Pour Gilles Babinet, ambassadeur de la France auprès de la Commission européenne sur les questions numériques, la culture numérique de l’entreprise est un indicateur clé de sa transformation numérique.

Les entreprises deviennent « plates »

Cette mutation culturelle impacte l’organisation des entreprises. Elles deviennent « plates ». En clair, les hiérarchies se réduisent, les pyramides s’amaigrissent. Les entreprises qui intègrent le numérique fonctionnent en mode projets. Leurs collaborateurs ne savent plus à qui « reporter », cette notion tend à disparaître, on est plus concentré sur son projet et ceux qui y participent que sur la manière de faire plaisir à son « n+1 ».

Ce changement se manifeste aussi par la disparition des ERP. Les métiers se sont emparés de leurs données, elles se distribuent de manière transverse et non plus par le filtre et avec les process du grand logiciel qui décide de tout. L’informatique que nous avons connue s’efface. Derrière, c’est l’organisation même de l’entreprise qui mute. Fini les silos, les baronnies, une grande partie du management. Selon le Boston consulting group, 35% des coûts d’une entreprise proviennent du management.

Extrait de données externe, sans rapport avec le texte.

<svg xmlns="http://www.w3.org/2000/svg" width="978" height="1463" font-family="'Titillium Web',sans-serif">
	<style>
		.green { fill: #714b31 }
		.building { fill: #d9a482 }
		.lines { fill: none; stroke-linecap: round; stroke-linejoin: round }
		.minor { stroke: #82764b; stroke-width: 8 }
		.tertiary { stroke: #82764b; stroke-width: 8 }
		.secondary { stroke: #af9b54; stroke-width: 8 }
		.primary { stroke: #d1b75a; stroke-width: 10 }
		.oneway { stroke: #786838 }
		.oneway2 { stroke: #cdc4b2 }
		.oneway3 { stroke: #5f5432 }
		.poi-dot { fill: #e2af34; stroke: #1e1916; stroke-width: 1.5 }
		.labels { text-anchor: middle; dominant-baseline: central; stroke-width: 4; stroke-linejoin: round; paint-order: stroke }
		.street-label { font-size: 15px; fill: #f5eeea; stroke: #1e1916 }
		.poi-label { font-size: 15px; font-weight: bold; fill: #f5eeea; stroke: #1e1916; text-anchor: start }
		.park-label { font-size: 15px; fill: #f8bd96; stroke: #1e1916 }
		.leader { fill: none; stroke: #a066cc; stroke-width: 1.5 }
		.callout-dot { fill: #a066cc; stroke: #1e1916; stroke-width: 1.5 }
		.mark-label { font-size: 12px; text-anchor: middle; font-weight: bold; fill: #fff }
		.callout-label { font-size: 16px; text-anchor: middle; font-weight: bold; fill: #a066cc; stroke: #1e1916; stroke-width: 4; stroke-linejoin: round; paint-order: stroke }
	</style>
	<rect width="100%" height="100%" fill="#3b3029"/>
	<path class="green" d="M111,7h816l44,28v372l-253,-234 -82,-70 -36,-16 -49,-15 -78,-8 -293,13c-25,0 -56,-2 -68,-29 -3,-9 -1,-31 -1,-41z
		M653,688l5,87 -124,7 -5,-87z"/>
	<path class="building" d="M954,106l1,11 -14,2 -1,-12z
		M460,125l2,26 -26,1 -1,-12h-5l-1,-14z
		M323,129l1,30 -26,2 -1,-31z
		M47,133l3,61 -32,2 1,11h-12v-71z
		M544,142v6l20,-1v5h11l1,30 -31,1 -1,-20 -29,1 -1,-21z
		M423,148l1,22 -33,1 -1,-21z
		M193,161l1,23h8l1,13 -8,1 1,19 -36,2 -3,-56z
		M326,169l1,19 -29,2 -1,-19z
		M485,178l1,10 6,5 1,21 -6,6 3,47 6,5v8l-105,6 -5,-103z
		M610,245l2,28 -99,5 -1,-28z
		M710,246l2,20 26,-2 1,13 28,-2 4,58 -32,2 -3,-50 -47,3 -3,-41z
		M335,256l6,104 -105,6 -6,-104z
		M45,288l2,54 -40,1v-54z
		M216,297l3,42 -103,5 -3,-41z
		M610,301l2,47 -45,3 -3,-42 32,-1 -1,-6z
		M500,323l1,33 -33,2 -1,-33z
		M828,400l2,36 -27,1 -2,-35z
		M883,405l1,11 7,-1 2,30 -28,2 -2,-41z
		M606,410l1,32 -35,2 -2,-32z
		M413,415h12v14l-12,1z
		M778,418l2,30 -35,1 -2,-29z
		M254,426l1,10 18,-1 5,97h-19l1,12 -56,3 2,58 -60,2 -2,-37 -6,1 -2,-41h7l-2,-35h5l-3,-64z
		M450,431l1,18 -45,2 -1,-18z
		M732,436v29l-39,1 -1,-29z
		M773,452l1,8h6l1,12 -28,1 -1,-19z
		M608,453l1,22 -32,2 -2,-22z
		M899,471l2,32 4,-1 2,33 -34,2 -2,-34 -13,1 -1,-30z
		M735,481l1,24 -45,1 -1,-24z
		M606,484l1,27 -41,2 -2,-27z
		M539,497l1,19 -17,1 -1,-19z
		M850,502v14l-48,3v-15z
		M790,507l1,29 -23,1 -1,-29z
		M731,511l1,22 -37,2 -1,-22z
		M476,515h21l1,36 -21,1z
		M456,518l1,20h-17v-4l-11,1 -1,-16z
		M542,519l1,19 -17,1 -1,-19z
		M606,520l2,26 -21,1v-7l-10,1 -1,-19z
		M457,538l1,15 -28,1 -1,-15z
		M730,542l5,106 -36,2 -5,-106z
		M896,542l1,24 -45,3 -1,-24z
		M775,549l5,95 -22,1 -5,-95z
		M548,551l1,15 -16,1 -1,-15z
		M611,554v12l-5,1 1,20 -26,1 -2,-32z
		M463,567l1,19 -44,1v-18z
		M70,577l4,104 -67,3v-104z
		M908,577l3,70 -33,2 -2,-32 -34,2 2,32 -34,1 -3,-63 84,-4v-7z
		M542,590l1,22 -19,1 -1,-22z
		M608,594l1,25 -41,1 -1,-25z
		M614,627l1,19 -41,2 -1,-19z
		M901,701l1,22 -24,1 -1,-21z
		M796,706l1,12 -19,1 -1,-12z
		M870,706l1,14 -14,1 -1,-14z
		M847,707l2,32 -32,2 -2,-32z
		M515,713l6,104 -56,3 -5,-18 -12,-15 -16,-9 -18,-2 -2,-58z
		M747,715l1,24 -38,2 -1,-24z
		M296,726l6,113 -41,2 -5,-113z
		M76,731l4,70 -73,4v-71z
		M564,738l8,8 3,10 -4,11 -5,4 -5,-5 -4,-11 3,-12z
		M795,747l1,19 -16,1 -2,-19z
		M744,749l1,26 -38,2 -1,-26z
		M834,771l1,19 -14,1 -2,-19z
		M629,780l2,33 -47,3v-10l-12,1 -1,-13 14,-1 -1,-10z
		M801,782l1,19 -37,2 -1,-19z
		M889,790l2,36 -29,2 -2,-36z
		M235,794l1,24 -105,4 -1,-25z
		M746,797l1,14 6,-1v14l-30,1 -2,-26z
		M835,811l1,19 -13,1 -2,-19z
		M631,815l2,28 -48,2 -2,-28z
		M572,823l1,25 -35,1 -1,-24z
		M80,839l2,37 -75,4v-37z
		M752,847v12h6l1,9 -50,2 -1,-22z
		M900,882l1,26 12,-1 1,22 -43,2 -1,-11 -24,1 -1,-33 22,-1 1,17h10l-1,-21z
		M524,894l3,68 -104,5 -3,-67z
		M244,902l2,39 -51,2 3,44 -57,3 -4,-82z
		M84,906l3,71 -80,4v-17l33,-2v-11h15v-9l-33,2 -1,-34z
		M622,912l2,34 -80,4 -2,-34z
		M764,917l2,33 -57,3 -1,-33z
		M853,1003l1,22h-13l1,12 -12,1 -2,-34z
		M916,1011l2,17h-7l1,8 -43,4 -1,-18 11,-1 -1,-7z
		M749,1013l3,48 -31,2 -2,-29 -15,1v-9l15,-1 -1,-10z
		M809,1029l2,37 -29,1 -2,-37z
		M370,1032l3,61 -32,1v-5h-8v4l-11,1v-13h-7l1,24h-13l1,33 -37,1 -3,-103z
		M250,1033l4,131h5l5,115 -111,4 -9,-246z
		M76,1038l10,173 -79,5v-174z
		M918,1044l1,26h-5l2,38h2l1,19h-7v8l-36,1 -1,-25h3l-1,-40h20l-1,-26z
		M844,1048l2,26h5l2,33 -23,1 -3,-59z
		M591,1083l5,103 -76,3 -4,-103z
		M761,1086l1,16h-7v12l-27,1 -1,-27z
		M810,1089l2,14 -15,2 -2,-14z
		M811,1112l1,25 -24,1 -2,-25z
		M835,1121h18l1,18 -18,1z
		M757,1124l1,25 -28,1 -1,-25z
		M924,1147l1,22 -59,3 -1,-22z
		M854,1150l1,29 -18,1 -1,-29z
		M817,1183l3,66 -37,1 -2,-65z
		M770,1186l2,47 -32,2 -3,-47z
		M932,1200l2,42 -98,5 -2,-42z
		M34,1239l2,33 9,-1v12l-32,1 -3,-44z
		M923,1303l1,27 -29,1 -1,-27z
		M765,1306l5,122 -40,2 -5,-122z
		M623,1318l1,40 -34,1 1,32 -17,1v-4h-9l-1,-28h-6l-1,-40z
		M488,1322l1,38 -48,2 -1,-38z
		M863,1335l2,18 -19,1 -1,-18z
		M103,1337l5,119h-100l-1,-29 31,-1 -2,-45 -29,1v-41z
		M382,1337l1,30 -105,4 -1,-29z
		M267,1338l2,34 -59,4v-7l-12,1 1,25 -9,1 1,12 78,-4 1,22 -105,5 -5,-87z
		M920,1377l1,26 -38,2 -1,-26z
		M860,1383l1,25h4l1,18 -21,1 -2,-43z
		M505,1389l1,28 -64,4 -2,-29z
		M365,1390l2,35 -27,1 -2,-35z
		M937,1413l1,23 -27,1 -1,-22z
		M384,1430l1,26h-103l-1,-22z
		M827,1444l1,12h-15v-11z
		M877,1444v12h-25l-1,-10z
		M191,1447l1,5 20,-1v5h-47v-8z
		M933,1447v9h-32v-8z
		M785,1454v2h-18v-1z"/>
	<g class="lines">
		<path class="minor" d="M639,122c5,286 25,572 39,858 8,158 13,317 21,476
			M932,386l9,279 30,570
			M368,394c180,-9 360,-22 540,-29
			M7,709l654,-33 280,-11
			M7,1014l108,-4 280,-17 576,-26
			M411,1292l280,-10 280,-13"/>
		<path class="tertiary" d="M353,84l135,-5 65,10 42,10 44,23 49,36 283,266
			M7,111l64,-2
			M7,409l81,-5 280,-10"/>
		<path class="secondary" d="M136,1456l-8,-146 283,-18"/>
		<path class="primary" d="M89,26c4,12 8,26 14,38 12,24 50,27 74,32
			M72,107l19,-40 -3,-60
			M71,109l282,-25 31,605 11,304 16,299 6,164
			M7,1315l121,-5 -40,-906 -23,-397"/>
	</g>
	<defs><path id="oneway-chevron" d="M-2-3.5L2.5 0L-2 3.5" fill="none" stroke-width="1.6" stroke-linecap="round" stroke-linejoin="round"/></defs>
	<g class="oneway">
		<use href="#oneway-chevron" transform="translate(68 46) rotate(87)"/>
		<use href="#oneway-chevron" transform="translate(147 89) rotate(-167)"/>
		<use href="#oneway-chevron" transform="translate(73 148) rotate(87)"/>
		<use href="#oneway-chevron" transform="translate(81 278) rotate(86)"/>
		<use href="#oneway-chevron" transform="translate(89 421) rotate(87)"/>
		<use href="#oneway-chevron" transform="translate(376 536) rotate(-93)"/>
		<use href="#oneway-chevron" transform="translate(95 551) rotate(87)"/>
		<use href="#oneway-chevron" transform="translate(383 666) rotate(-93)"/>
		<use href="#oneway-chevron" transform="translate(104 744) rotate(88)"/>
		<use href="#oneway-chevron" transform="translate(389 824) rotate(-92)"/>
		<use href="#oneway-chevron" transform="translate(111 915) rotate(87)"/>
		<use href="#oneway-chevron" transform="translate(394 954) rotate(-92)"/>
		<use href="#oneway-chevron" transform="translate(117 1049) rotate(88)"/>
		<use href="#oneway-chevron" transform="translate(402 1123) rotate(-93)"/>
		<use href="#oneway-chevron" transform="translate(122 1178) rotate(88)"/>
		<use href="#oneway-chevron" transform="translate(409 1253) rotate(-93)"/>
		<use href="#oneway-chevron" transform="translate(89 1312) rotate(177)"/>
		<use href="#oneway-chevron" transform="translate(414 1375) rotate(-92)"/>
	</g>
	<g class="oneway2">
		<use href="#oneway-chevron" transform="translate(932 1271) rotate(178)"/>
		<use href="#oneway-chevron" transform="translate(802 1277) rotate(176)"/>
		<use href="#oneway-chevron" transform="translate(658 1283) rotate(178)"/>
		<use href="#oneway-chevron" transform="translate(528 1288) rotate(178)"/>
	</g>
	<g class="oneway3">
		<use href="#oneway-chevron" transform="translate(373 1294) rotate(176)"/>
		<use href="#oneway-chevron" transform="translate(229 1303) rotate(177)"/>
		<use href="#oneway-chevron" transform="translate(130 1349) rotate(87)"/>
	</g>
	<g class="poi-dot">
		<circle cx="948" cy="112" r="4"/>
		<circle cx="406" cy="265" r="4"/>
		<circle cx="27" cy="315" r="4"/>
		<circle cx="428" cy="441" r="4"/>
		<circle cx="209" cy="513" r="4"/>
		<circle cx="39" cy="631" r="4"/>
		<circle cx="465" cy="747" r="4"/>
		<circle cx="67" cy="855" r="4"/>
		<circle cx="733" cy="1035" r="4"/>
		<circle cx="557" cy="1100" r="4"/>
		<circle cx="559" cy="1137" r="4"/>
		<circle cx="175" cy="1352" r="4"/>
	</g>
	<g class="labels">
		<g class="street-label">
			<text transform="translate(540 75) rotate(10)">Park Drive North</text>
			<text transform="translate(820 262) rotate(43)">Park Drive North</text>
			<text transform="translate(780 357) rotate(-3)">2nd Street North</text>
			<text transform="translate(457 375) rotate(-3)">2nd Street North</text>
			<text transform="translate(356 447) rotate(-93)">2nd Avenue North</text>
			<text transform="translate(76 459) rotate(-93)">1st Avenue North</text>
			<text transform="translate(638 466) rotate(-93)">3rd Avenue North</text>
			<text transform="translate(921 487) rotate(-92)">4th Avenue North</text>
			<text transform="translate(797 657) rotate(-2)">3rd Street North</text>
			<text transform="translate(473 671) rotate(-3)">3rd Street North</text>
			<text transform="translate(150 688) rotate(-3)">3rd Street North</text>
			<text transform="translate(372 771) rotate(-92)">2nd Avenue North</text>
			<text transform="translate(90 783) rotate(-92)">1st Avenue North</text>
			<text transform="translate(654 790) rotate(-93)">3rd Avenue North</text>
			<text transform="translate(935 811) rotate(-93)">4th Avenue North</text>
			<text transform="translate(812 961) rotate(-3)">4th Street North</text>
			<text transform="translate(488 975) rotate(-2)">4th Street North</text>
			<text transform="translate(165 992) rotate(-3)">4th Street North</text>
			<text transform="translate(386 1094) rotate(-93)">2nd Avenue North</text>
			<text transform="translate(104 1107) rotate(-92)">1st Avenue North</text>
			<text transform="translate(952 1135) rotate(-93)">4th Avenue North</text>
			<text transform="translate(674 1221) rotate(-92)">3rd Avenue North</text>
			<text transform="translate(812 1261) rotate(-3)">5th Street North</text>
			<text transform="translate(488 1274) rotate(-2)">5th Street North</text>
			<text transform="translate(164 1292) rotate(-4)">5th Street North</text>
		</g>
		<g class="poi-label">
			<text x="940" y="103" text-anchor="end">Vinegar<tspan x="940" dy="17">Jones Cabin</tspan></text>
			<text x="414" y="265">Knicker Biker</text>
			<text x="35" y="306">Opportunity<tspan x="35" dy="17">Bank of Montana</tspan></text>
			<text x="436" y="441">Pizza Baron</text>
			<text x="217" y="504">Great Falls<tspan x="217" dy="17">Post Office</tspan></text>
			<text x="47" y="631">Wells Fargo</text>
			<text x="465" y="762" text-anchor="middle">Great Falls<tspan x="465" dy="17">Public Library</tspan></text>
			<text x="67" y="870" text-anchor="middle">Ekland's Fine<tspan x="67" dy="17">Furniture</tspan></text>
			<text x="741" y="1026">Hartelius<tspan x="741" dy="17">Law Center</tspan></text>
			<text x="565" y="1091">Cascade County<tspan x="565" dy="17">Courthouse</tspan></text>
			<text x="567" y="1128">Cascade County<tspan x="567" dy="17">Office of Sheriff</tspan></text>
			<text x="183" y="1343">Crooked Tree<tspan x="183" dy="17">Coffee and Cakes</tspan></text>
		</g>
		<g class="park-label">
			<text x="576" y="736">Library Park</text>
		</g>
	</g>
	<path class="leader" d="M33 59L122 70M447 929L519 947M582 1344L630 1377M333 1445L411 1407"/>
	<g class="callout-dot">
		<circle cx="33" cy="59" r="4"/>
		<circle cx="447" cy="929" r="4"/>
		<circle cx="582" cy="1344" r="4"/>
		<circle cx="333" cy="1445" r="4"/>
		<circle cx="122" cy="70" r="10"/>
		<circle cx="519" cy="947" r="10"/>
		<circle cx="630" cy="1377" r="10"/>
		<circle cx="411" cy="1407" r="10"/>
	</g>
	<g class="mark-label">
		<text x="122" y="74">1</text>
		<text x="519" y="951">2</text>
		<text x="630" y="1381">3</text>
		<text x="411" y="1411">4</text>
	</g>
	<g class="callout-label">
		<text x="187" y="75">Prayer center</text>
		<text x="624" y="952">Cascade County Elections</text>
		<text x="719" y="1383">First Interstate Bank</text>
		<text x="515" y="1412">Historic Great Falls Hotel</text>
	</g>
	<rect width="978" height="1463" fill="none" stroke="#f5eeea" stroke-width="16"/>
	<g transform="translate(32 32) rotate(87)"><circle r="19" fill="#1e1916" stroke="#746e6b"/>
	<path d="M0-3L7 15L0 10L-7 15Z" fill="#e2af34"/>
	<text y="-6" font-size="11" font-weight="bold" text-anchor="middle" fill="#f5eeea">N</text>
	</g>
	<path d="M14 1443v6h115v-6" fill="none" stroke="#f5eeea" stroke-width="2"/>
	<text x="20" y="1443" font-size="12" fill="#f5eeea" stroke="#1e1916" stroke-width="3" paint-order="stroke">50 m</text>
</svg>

Vers l’entreprise synchronisée

Changer d’informatique et de hiérarchie est donc l’essence même de la transformation numérique d’une entreprise. A la clé, des gains de performance et le passage à une entreprise ouverte avec la désormais fameuse open innovation. Place aux entreprises qui ont franchi l’étape de la transformation organisationnelle, fonctionnent en mode projet, avec des prototypes améliorés toutes les six semaines. De telles entreprises se dotent de scrum manager, qui synchronisent leur équipe avec les autres une fois par semaine. L’entreprise innovante est une entreprise synchronisée plus que hiérarchisée.

Cette mutation peut susciter des craintes comme en témoigne le buzz world sur le phénomène d’ubérisation. Mais les nouveaux ne remplacent pas mécaniquement les anciens observe Gilles Babinet, qui remonte à la révolution de l’électricité. La mutation passe par l’hybridation. Celle des business anciens qui procèdent à des acquisitions pour se régénérer. La disparition d’une profession est plutôt l’exception, c’est par exemple le cas emblématique des taxis.